Early Intervention Makes a Difference: Emma’s Story

By 29.05.2020Blog

Emma is a five-year old girl who takes part in the Early Childhood Intervention (ECI) program of the Sofia-based For Our Children Foundation (FOC). The girl has been attending the program since June 2018 after recommendation by a social worker at FOC’s Community Support Center who detected problems with Emma’s communicative and social skills. Emma is one of 30 young children who receive support, together with their families, by FOC’s ECI program. Thanks to the work with FOC’s specialists in the course of 2 years, Emma made progress towards overcoming the problems in her development. The ECI program was launched in 2012, after FOC’s specialists were trained by the ECI specialists Prof. Hollie Hix-Small of Portland State University and Professor Judith Newman of Oregon University.

 

During our first meetings with Emma, she had difficulties playing games in a structured way; she was not able to stay still and focus her attention on a single activity.

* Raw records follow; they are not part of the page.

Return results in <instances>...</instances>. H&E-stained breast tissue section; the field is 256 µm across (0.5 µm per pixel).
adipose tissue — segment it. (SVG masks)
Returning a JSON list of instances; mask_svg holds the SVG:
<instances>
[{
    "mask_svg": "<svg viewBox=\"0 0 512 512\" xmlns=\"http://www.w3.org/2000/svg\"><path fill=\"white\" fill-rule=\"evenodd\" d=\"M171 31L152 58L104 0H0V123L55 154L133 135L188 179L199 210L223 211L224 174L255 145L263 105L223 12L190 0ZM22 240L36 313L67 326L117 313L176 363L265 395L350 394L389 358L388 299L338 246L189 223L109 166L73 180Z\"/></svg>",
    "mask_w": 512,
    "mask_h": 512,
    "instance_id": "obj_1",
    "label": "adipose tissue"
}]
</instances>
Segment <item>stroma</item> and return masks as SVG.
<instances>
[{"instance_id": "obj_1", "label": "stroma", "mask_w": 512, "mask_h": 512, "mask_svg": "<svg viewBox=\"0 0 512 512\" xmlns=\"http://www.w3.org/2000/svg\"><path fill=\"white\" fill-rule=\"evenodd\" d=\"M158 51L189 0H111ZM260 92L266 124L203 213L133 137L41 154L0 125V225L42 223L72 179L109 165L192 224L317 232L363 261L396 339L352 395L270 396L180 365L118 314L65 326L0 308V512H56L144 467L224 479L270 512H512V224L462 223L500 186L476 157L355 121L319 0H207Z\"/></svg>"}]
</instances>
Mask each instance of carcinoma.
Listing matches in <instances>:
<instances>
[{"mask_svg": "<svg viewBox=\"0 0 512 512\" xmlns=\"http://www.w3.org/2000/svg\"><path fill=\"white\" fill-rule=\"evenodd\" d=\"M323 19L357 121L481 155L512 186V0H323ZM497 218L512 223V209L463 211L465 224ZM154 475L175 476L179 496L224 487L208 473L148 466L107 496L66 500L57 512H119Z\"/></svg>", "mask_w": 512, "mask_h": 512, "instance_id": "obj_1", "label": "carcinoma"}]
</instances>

She could say a few words, only in English, which she had picked up from movies and songs on TV. Her first assessment established that she needed stimulation of her communication skills, fine motor skills, and ability for problem solving. She also needed support to improve her concentration through various stimuli, play based activities and activities in a sensory room.

 

We discovered that Emma liked the developmental toys at our Center’s Toy Library, and we started our sessions with them. Gradually, she was able to get engaged with animal puzzles, forms and figures, she cut wooden vegetables, and played the xylophone. When we gave her the toys, she was able to keep her attention focused on them for a longer period of time.

 

While Emma was part of our ECI program, the advice and the support we provided to her family was key for securing adequate care and stimulating environment for her development.

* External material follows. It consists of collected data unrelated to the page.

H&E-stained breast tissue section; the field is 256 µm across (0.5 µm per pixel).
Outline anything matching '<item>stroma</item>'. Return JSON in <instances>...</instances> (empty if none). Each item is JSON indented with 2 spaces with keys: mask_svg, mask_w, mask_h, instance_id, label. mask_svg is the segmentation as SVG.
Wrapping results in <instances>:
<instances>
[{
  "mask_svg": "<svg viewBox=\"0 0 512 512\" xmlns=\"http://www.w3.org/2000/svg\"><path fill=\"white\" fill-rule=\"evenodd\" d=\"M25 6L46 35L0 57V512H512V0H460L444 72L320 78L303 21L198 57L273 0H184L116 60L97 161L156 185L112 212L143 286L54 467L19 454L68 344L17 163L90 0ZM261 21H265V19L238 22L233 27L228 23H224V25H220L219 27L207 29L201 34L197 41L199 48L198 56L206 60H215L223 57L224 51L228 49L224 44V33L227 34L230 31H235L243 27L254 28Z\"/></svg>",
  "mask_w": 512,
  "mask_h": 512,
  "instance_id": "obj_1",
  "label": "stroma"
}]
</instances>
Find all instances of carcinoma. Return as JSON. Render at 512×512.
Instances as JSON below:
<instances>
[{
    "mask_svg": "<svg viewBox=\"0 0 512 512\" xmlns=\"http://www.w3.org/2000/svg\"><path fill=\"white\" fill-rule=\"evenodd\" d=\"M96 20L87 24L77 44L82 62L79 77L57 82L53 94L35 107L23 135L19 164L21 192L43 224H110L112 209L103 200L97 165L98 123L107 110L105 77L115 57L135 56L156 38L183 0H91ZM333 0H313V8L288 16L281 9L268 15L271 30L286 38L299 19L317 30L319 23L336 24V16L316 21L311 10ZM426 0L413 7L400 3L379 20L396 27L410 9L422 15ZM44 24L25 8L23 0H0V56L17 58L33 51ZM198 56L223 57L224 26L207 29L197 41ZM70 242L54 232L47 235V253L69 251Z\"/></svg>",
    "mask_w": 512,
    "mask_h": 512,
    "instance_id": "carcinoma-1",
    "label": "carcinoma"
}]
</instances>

Our psychologist helped the family go through the process of defining Emma’s condition and accept her actual abilities and difficulties. The parents were advised to take the child to clinical examinations as well as to consult a neurologist and a speech therapist.

 

As a result of our work with Emma, she progressed towards a more structured play with a beginning and an end.

She was able to focus on a given task, keep her attention on a specific activity, and she did not display hyperactive behavior.

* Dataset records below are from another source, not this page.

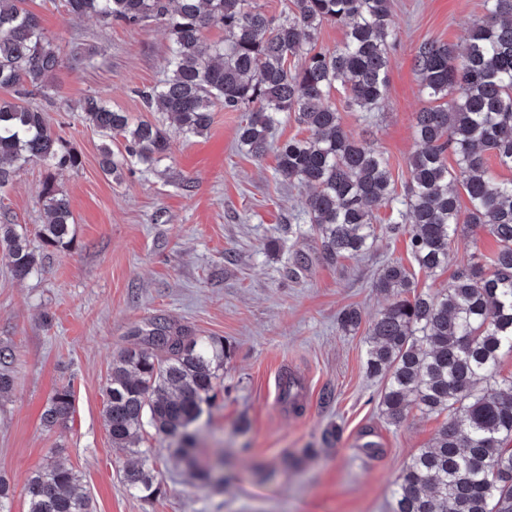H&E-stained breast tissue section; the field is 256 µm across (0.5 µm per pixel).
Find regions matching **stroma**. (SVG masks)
I'll use <instances>...</instances> for the list:
<instances>
[{"label":"stroma","instance_id":"stroma-1","mask_svg":"<svg viewBox=\"0 0 512 512\" xmlns=\"http://www.w3.org/2000/svg\"><path fill=\"white\" fill-rule=\"evenodd\" d=\"M398 42L379 110L346 109L333 94L344 129L367 137L389 160L396 189L409 179L417 150L414 117L424 105L412 69L416 48L435 39L461 44L485 13L484 0H391ZM63 59L58 96L76 104L89 94L140 117L139 89L166 76V31L149 22L103 27L70 18L64 0H27ZM244 115L215 108L201 136L174 135L157 171L121 179L99 164L101 138L81 113L50 112L78 154L76 168L24 166L0 190V215L21 225L41 265L20 280L0 261V349L10 353L12 393L0 397V475L11 487V512H27L24 484L41 466L78 473L93 512H391L392 488L404 466L428 447L443 414L409 409L399 422L382 414L381 378L366 368L368 328L390 299L372 281L390 260L413 261L408 238H380L370 252L329 263L312 237L289 239L282 225L303 218L308 190L275 174L276 153L262 160L235 148ZM65 190L75 222L65 247L44 245L38 193L45 176ZM496 244L481 225H463L448 267L415 274L418 290L446 287L454 269ZM313 257L291 276L295 252ZM363 321L356 334L337 325L346 307ZM166 318L201 338L223 339L228 356L216 397L201 419L200 464L224 458L223 485L194 479L154 437L164 495L130 493L123 467L130 453L113 447L104 409L113 358L136 345V328ZM297 378L301 409L277 400L276 378ZM71 385L74 411L45 428L42 413L55 390ZM331 400H324V392ZM340 430L323 447L328 426ZM370 431L382 448L366 458L359 435Z\"/></svg>","mask_w":512,"mask_h":512}]
</instances>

She was offered different activities and stimulating games according to her interests and she would cooperate according to her ability. She no longer uses monotonous games with moving balls and sounds. She could make a puzzle with animals and imitate the sounds that they make. She could recognize and name the animals. Thanks to the puzzle with figures, she could count from 1 to 10 in her native Bulgarian language. She likes cutting wooden foods and can name some of them – banana, apple, fish, carrot.

 

Petia Uzunova, Senior Early Intervention Expert

Emma understands instruction and performs the tasks that the therapist gives her. Sometimes she defines the action that she sees on an illustration in a book. According to her mother, Emma can respond to the question “What’s your name?”. She reacts with gestures and words to express “hello”, “ciao”, “bravo”, and “kiss”. She uses words and short sentences. She could keep her attention and follow the reading of a short story until the end. Emma’s mother says that the girl is happy with the activities at our Center.

 

In 2020, FOC’s support for Emma comes to an end, however she will continue working with a special education teacher at the kindergarten and will benefit from individual therapy with a speech therapist and a psychologist.